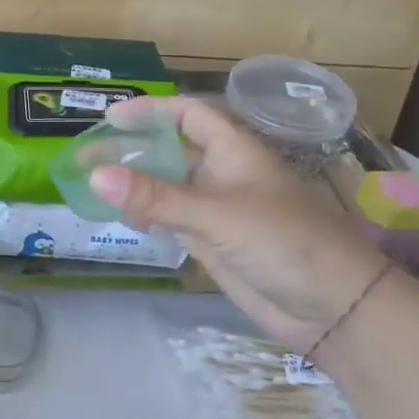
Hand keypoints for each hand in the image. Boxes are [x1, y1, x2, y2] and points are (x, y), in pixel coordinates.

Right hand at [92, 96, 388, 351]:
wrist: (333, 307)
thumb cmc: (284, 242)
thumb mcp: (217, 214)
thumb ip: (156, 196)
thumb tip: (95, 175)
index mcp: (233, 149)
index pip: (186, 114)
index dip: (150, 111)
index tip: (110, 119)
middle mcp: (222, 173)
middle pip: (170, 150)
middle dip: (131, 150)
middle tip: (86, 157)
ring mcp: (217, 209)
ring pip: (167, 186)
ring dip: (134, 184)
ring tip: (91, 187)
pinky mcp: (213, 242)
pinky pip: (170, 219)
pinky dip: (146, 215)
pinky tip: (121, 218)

*****

**ASSIGNED TASK**. Would you return, unchanged, the lines from the one containing "middle mcp: (222, 173)" through the end of the entries?

**WRITTEN RESPONSE**.
middle mcp: (222, 173)
middle pip: (170, 150)
middle dip: (131, 150)
middle tip: (86, 157)
ring mcp: (217, 209)
ring pip: (167, 186)
ring dip: (134, 184)
ring tip: (91, 187)
pinky mcp: (213, 242)
pinky pip: (170, 219)
pinky dip: (146, 215)
pinky tip: (121, 218)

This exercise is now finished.